Cela étant, j'ai déposé un recours devant le Conseil d'État – un référé et un recours au fond. Lors de la défense du référé, le représentant du Gouvernement a soutenu qu'il n'était pas judicieux ni utile d'accepter le référé de M. Folliot, ainsi que ceux qui avaient été déposés par d'autres députés ou par des formations politiques, au motif que, le Parlement ayant jusqu'à la fin du mois de novembre pour ratifier l'ordonnance, le délai était largement suffisant pour que le Conseil d'État puisse se prononcer au fond. Je constate qu'en dépit d'un ordre du jour très chargé, que le représentant du Gouvernement avait précisément invoqué comme argument pour défendre sa position, vous avez finalement choisi de faire examiner ce texte par l'Assemblée nationale plus tôt, la conséquence étant que le Conseil d'État n'a pas pu se prononcer au fond. Cela pose un problème de droit, mes chers collègues, puisque, après le vote de ce projet de loi ratifiant l'ordonnance, aucun recours ne sera plus possible, ce qui est contraire à tous les principes élémentaires du droit, lesquels assurent un recours avant ou après la décision. La seule possibilité serait en effet de déposer un recours devant le Conseil constitutionnel. Or, monsieur le secrétaire d'État, vous n'êtes pas sans savoir que seuls les groupes disposant de soixante députés au moins peuvent déposer un recours devant le Conseil constitutionnel, les élus d'un groupe ne disposant pas du nombre de députés requis se trouvant dès lors empêchés d'exercer une telle faculté.

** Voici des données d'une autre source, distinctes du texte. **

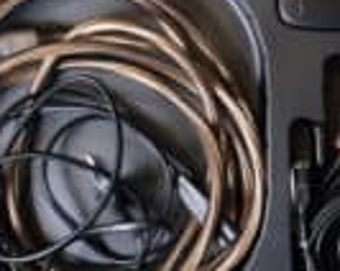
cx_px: 266
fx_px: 804
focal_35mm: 80
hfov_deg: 23.6
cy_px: 51
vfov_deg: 18.9
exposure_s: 1/27
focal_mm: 19.4
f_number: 6.4
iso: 500
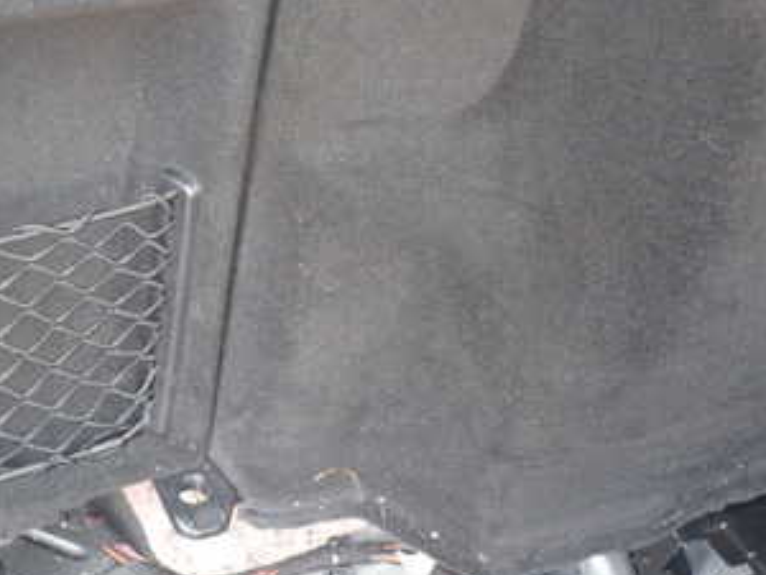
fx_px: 1328
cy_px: 143
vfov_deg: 24.2
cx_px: 227
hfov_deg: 31.8
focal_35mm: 60
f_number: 2.3
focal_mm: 5.4
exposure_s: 1/30
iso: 400
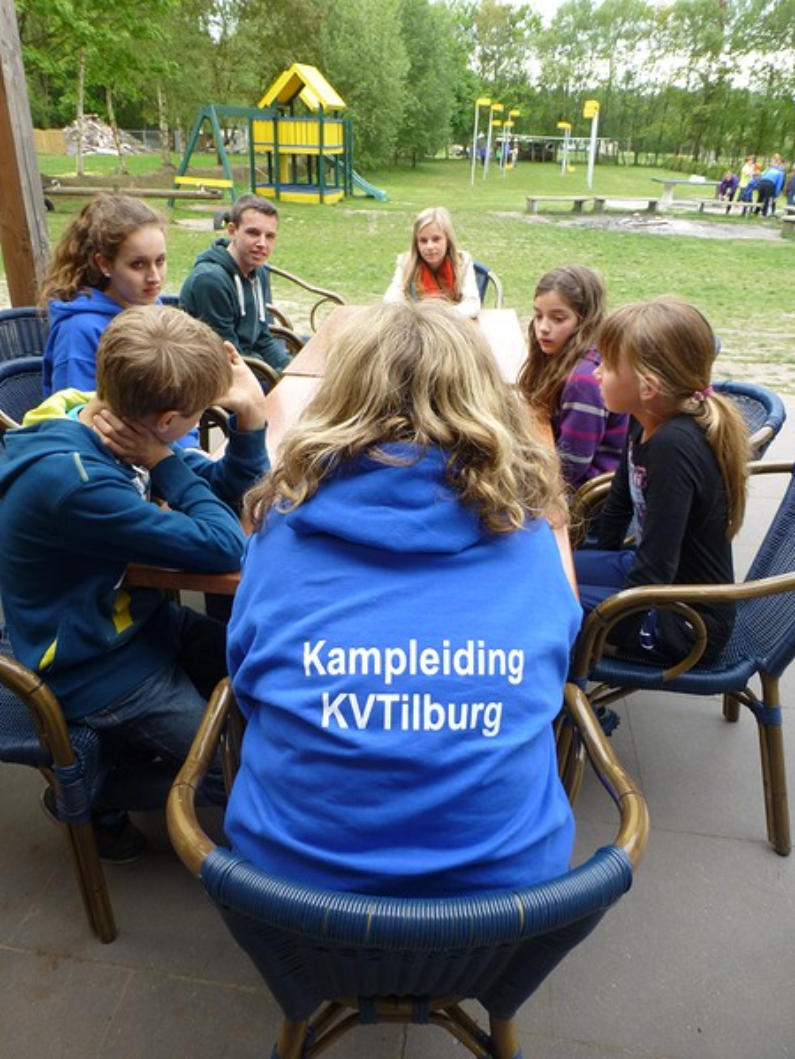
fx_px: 735
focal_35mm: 24
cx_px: 398
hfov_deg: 56.8
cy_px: 530
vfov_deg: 71.6
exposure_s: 1/100
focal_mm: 4.3
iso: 100
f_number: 3.3
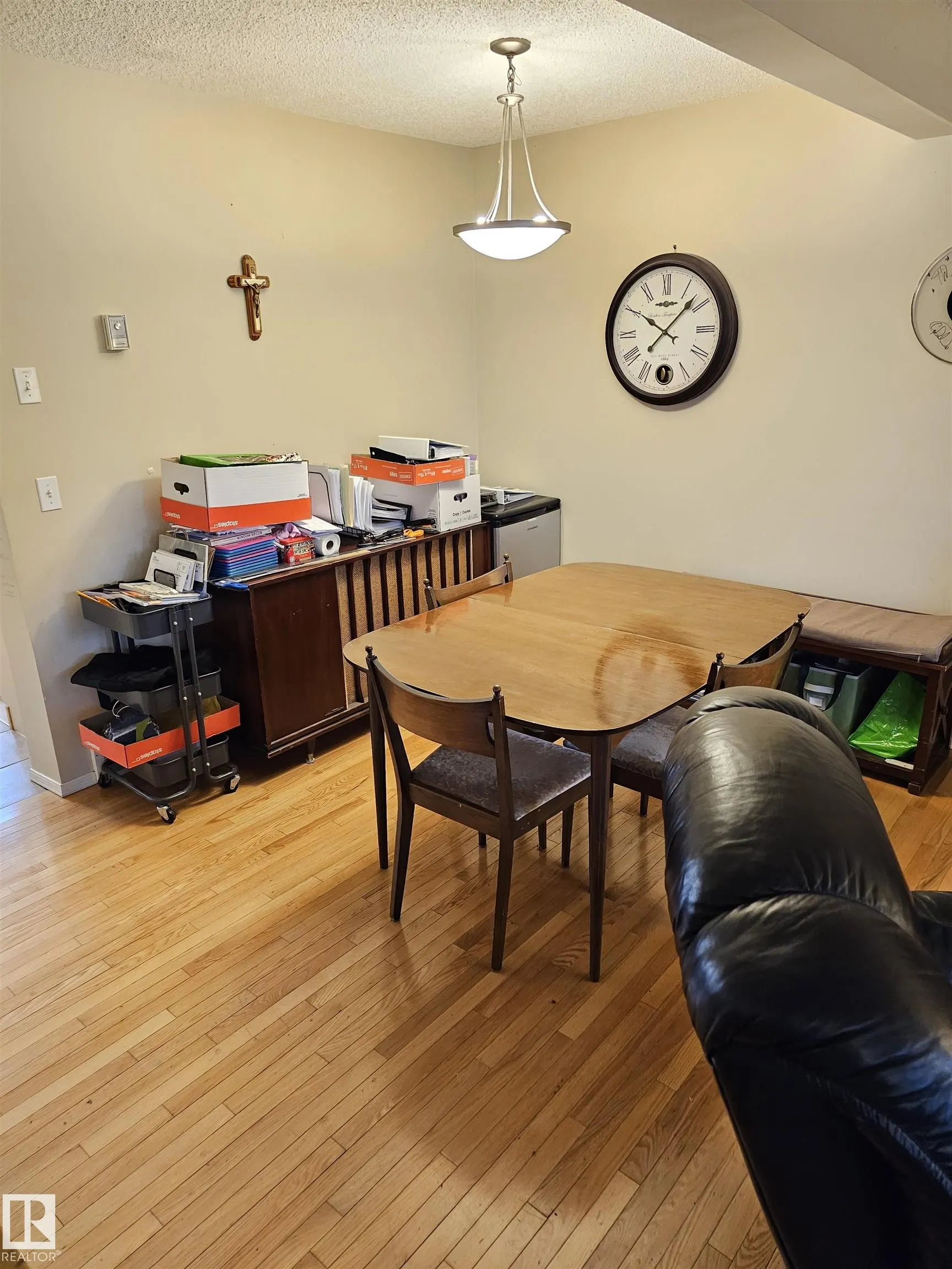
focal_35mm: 23
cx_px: 476
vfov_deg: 73.9
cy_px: 634
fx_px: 843
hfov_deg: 58.9
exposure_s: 1/120
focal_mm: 6.3
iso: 1000
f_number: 1.7
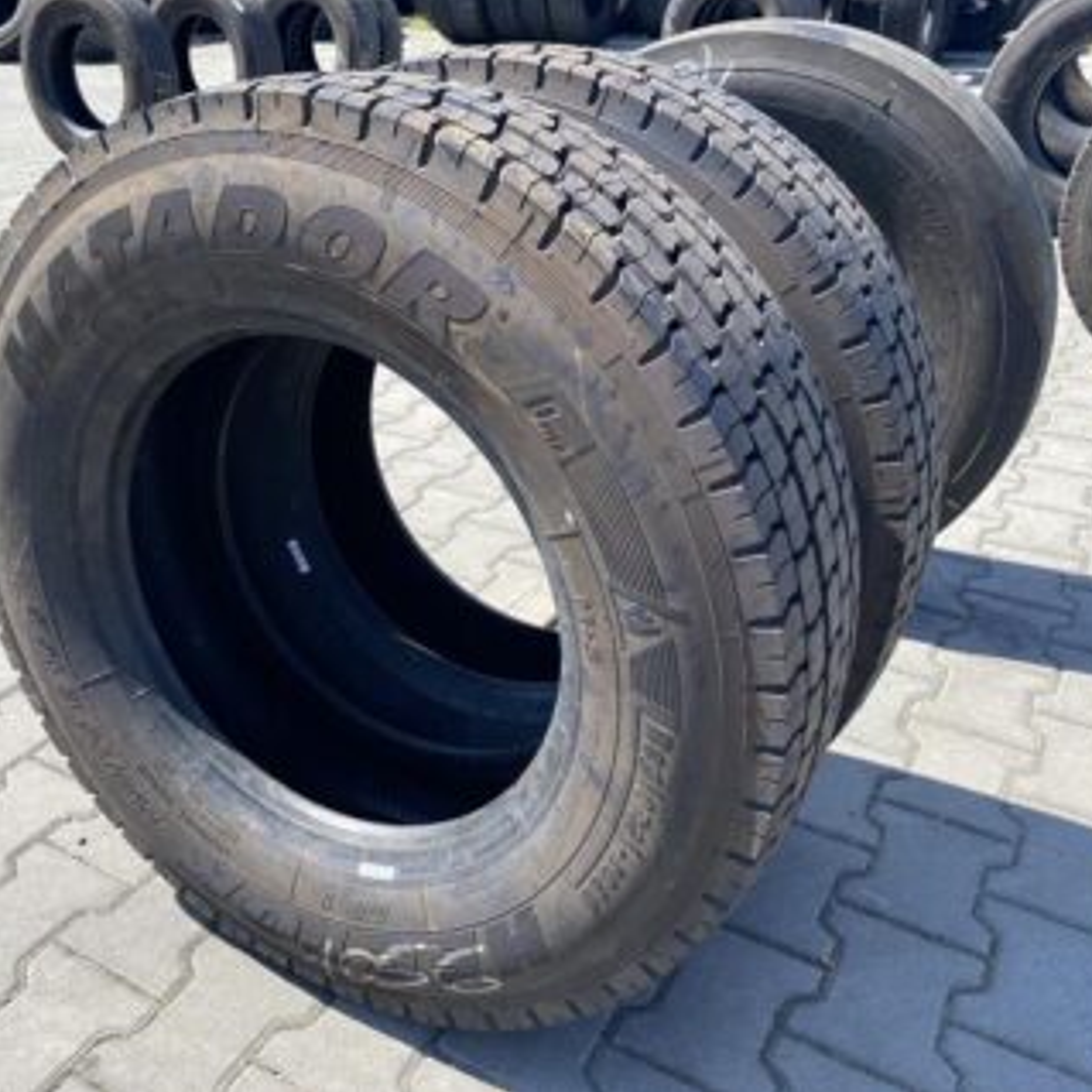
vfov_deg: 52.5
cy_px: 543
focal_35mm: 31
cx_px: 452
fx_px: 1106
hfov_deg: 52.3
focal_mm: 4.25
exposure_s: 1/1093
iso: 32
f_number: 1.8
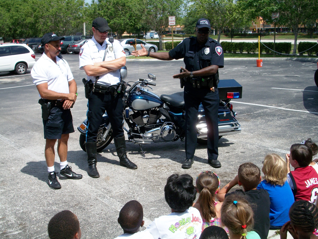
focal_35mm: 44
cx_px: 159
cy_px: 120
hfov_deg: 42.9
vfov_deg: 32.9
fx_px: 404
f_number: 6.3
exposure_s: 1/400
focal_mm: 7.8
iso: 80
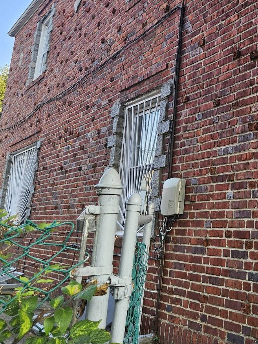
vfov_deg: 44.5
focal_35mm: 42
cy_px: 134
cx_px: 282
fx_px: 417
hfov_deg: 30.8
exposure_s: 1/120
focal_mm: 5.4
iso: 40
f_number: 1.8
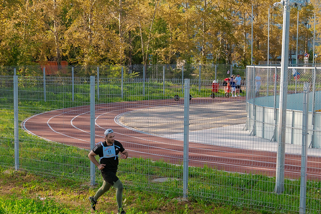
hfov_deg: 27.6
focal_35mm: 73
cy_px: 158
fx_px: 651
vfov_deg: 18.6
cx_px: 130
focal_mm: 34
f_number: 4
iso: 400
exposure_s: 1/1250
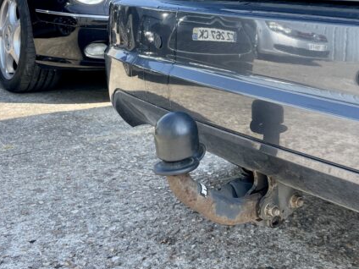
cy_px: 37
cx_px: 292
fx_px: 508
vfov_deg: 28.7
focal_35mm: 49
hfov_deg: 37.4
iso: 32
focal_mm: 4.2
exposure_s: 1/643
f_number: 1.6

Monsieur le président de la commission des lois, vous qui êtes un juriste averti et un homme soucieux d'assurer l'État de droit, vous reconnaîtrez avec moi qu'un tel état de fait mérite réflexion. À un moment ou à un autre, nous devrons nous interroger ! Je le répète : le fait de ne pas pouvoir contester une décision pose un problème en termes d'équilibre démocratique et d'organisation des pouvoirs.

J'espère, monsieur le secrétaire d'État, que vous avez enfin la réponse à ma lettre et que vous allez pouvoir nous en donner lecture, ce qui serait une manière plus honorable de conclure nos débats.